──────── PROVIDED INFORMATION
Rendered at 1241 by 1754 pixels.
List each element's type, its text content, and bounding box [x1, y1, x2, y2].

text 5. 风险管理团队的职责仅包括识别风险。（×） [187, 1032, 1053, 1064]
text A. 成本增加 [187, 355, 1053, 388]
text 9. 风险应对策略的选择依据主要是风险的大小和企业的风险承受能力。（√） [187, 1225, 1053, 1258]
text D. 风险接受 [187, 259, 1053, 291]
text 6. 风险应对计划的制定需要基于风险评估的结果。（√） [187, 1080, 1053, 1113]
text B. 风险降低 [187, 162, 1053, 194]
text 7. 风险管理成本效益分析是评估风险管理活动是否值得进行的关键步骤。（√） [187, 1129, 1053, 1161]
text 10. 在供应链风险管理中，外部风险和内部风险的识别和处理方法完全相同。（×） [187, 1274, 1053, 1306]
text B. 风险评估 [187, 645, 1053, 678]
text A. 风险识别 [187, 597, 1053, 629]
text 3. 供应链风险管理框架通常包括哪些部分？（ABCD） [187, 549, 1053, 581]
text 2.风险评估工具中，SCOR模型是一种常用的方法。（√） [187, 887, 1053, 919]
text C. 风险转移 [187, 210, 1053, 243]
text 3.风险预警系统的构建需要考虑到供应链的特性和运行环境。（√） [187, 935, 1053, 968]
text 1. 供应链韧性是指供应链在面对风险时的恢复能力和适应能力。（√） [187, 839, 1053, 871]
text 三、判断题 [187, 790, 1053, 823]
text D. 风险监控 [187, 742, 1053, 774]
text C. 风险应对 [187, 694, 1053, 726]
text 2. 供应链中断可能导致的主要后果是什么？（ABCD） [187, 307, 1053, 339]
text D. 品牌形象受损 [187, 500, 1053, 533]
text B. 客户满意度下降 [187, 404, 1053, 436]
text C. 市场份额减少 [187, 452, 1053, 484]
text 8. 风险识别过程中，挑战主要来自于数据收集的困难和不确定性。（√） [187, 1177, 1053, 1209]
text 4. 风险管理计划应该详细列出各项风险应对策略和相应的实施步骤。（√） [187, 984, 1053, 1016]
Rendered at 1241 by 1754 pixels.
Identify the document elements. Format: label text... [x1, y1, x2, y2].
────────────────
EXERCISE DIRECTIONS: Start to finish, copy the records above with no differences.

SOLUTION FOR THIS PROBLEM:
Rendered at 1241 by 1754 pixels.
List each element's type, its text content, and bounding box [x1, y1, x2, y2].

text 5. 风险管理团队的职责仅包括识别风险。（×） [187, 1032, 1053, 1064]
text A. 成本增加 [187, 355, 1053, 388]
text 9. 风险应对策略的选择依据主要是风险的大小和企业的风险承受能力。（√） [187, 1225, 1053, 1258]
text D. 风险接受 [187, 259, 1053, 291]
text 6. 风险应对计划的制定需要基于风险评估的结果。（√） [187, 1080, 1053, 1113]
text B. 风险降低 [187, 162, 1053, 194]
text 7. 风险管理成本效益分析是评估风险管理活动是否值得进行的关键步骤。（√） [187, 1129, 1053, 1161]
text 10. 在供应链风险管理中，外部风险和内部风险的识别和处理方法完全相同。（×） [187, 1274, 1053, 1306]
text B. 风险评估 [187, 645, 1053, 678]
text A. 风险识别 [187, 597, 1053, 629]
text 3. 供应链风险管理框架通常包括哪些部分？（ABCD） [187, 549, 1053, 581]
text 2.风险评估工具中，SCOR模型是一种常用的方法。（√） [187, 887, 1053, 919]
text C. 风险转移 [187, 210, 1053, 243]
text 3.风险预警系统的构建需要考虑到供应链的特性和运行环境。（√） [187, 935, 1053, 968]
text 1. 供应链韧性是指供应链在面对风险时的恢复能力和适应能力。（√） [187, 839, 1053, 871]
text 三、判断题 [187, 790, 1053, 823]
text D. 风险监控 [187, 742, 1053, 774]
text C. 风险应对 [187, 694, 1053, 726]
text 2. 供应链中断可能导致的主要后果是什么？（ABCD） [187, 307, 1053, 339]
text D. 品牌形象受损 [187, 500, 1053, 533]
text B. 客户满意度下降 [187, 404, 1053, 436]
text C. 市场份额减少 [187, 452, 1053, 484]
text 8. 风险识别过程中，挑战主要来自于数据收集的困难和不确定性。（√） [187, 1177, 1053, 1209]
text 4. 风险管理计划应该详细列出各项风险应对策略和相应的实施步骤。（√） [187, 984, 1053, 1016]
Rendered at 1241 by 1754 pixels.
Identify the document elements. Format: label text... [x1, y1, x2, y2].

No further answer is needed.